# WHAT NEEDS TO BE DONE:
Can you turn the text lines from all the records below into a single numbered list, dropping any blank lines and leaving the pictures out?

—————

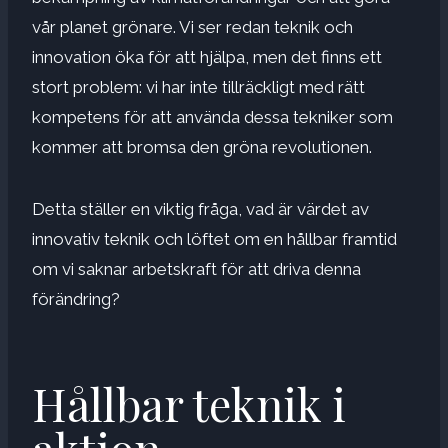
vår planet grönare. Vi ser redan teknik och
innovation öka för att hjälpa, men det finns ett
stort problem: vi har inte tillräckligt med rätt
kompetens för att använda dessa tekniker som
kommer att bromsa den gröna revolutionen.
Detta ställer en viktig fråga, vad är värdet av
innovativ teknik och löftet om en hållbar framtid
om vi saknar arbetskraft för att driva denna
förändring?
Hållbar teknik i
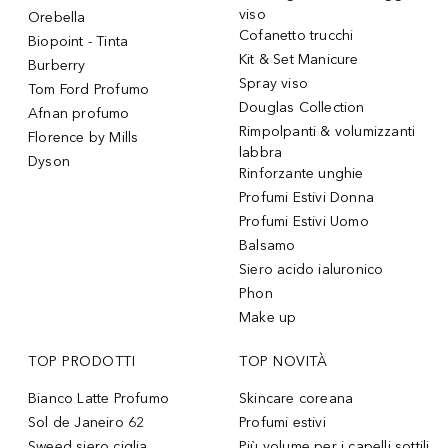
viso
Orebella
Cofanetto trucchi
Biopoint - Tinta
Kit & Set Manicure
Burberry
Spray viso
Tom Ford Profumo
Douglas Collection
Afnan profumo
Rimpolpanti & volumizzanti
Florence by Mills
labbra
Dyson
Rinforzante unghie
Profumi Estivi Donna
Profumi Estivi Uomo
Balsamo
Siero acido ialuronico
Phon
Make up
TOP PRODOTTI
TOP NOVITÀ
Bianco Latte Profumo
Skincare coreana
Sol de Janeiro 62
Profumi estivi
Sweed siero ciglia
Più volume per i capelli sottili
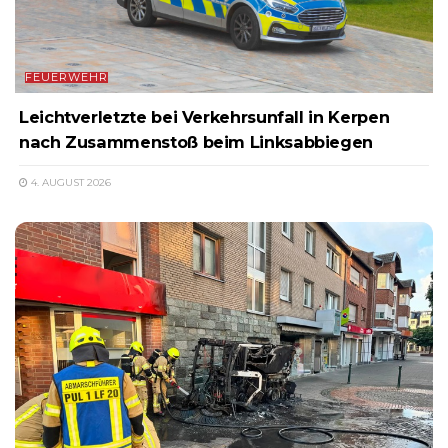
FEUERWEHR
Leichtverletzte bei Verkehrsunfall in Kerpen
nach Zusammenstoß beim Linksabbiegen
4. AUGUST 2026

—————

# RESULT:
1. vår planet grönare. Vi ser redan teknik och
2. innovation öka för att hjälpa, men det finns ett
3. stort problem: vi har inte tillräckligt med rätt
4. kompetens för att använda dessa tekniker som
5. kommer att bromsa den gröna revolutionen.
6. Detta ställer en viktig fråga, vad är värdet av
7. innovativ teknik och löftet om en hållbar framtid
8. om vi saknar arbetskraft för att driva denna
9. förändring?
10. Hållbar teknik i
11. viso
12. Orebella
13. Cofanetto trucchi
14. Biopoint - Tinta
15. Kit & Set Manicure
16. Burberry
17. Spray viso
18. Tom Ford Profumo
19. Douglas Collection
20. Afnan profumo
21. Rimpolpanti & volumizzanti
22. Florence by Mills
23. labbra
24. Dyson
25. Rinforzante unghie
26. Profumi Estivi Donna
27. Profumi Estivi Uomo
28. Balsamo
29. Siero acido ialuronico
30. Phon
31. Make up
32. TOP PRODOTTI
33. TOP NOVITÀ
34. Bianco Latte Profumo
35. Skincare coreana
36. Sol de Janeiro 62
37. Profumi estivi
38. Sweed siero ciglia
39. Più volume per i capelli sottili
40. FEUERWEHR
41. Leichtverletzte bei Verkehrsunfall in Kerpen
42. nach Zusammenstoß beim Linksabbiegen
43. 4. AUGUST 2026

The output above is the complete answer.